# Why calculating gradients from Params is different than doing it directly?

I’ve encoutered a case when calculating gradients with two methods yield different results.

Here is an excerpt from my code, excluding the actual loss function.

``````
julia> x, y=get_batch(4)
([("1c944ea1a3ae18a8df9f411d3c66827c8f26a0c76835deefe5c27acaf37f510d", "092fe98b5be67c2a426f8dc8b6242f339f4701099ec6cf44257b2828804d5854"), ("69ec244c61b4edc0118f6c5dc115dc0911729774d9848e81f4e903b824321d29", "2d19a989f1097ffe35458c49a4c48d3257148e84860961cec4482cdde87681a9"), ("7c79e8c4f90532b8754b7cb6499a070fa70aad5211266043847a0ec593061753", "bbf8173740f461e201356d30d1fe0b0a2fb07ff67c829124bc2702dd189bd855"), ("2b4971006d4b0b546b923503e5b7962e9f7b2531f9580ce9062b38b034b10c80", "5afaddd9c7c2671bdf549dcda7123921da83e0c0e68fbfd7f0cd6c7402a2c7f6")], [2, 2, 1, 1])

julia> θ=Params([weight_pars, sigma_pars])  # Our model
Params([[0.11504418023074425, 0.28379663653151455], [10.88, 54.4]])

julia> loss(x, y, weight_pars, sigma_pars) # the loss
0.4343795875304357

julia> gs = gradient(() -> loss(x, y, weight_pars, sigma_pars), θ)
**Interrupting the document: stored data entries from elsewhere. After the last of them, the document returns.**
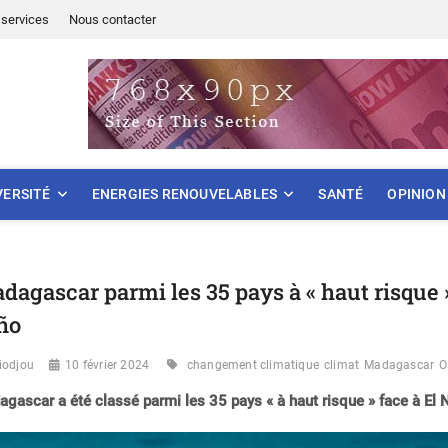
services
Nous contacter
ONNEMENT
VERSITÉ
ENERGIES RENOUVELABLES
SANTÉ
OPINION
dagascar parmi les 35 pays à « haut risque
ño
iodjou
10 février 2024
changement climatique
climat
Madagascar
gascar a été classé parmi les 35 pays « à haut risque » face à El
julia> gs[weight_pars],gs[sigma_pars] # One version of gradients
([-0.1021944543969813, 0.4054565903538764], [0.028360913853822473, 0.020073262552095503])

julia> gradient((w, s) -> loss(x, y, w, s), weight_pars, sigma_pars) # The other version of gradients
([-0.04534501818695343, 0.2169181270035139], [0.014180456926911236, 0.010036631276047751])
``````

The gradients w.r.t. `sigma_pars` differ by factor 2. Gradients w.r.t. `weight_pats` not so much.

Shouldn’t get the same value for gradients irrespective on the syntax? Why I get different values?

I could post my loss function if that would help.

I use `[e88e6eb3] Zygote v0.4.17` and `[587475ba] Flux v0.10.4` on Julia 1.4.1

The most likely answer is that the loss function is “double dipping”, accessing the parameters both from the function argument inputs to `loss` and directly from global scope. `Params` will take account of the parameters wherever they come from, whereas standard `gradient` will only consider the function argument version of `weight_pars` and `sigma_pars` as contributing to the gradient, and use of those arrays from global scope will be ignored.

1 Like

Can you please elaborate a bit more? Which version do you think is correct?

If I define a fake loss function like

``````loss(x, y, weight_pars, sigma_pars)=log(sum(weight_pars.*weight_pars) + sum(sigma_pars.*sigma_pars))
``````

I get both ways of defining gradients agree.

For example, I think you’re doing something like

``````x = 2
f(y) = x*y
``````

“Correct” is a definitional issue here, since we have two different ways to think about the function input. If we tweak `x` itself to `x = 2 + ϵ` we’ll get a gradient of `2x`. If we tweak the unnamed second input to the function f we get `f(x+ϵ) = x(x+ϵ)` and the gradient is `2`. `Params` asks for the former and plain `gradient` asks for the latter. `Params` is probably correct in the sense that it’s what you intended here.

This obviously only comes up because `x` is both a global variable and a function argument. So the easiest fix, assuming this is the issue, is to make sure your code consistently uses `weight_pars` and co either via global scope or via an explicit function argument, but not both ways.

2 Likes

After a lot of poking around my code I think I found the problem. My loss function uses

``````function loss(x, y, pars)
# ...
return sum([el_prediction(el, param) for el in x])
end
``````

``````function loss(x, y, pars)
# ...
mysum::Float64 = 0
for el in x
mysum += el_prediction(el, param)
end
return mysum
end
``````

I wish such behaviour was documented, or at least threw an error…

If it’s not what I suggested, and you can fix this just by changing a `sum` generator to a loop, you should open an issue – that clearly shouldn’t make a difference and suggests a bug in Zygote’s adjoints somewhere (probably not passing `Params` through when differentiating a generator, or something similar).